### AIM OF THE EXERCISE:
Report each line in the records below that contains the word "digitale", treating uppercase and lowercase as different, and copy every such line in full.

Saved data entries

* * *

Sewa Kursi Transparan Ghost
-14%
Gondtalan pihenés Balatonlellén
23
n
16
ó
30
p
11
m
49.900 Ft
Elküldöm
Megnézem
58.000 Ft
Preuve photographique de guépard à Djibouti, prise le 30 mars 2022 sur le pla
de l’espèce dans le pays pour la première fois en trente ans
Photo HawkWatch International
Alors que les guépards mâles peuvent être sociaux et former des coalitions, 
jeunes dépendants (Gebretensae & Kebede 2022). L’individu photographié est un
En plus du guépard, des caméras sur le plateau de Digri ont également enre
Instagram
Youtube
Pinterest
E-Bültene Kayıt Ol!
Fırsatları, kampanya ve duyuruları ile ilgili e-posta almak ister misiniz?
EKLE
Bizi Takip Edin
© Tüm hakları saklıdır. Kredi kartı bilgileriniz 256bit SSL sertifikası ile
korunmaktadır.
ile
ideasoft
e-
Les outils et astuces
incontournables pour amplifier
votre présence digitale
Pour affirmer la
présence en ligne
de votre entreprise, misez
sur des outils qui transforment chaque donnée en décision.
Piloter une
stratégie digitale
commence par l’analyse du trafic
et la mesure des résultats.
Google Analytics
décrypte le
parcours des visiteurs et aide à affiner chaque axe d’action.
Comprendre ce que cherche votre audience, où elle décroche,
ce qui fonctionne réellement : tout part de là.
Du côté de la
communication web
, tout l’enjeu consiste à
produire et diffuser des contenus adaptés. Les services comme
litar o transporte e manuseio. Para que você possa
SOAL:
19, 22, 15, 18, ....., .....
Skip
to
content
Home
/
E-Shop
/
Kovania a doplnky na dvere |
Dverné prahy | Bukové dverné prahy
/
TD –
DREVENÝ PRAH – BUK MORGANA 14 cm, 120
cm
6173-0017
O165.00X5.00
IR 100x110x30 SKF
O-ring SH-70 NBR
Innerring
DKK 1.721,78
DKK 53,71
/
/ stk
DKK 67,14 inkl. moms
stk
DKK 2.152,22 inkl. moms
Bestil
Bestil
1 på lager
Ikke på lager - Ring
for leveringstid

* * *

### SOLUTION TO THIS EXERCISE:
votre présence digitale
stratégie digitale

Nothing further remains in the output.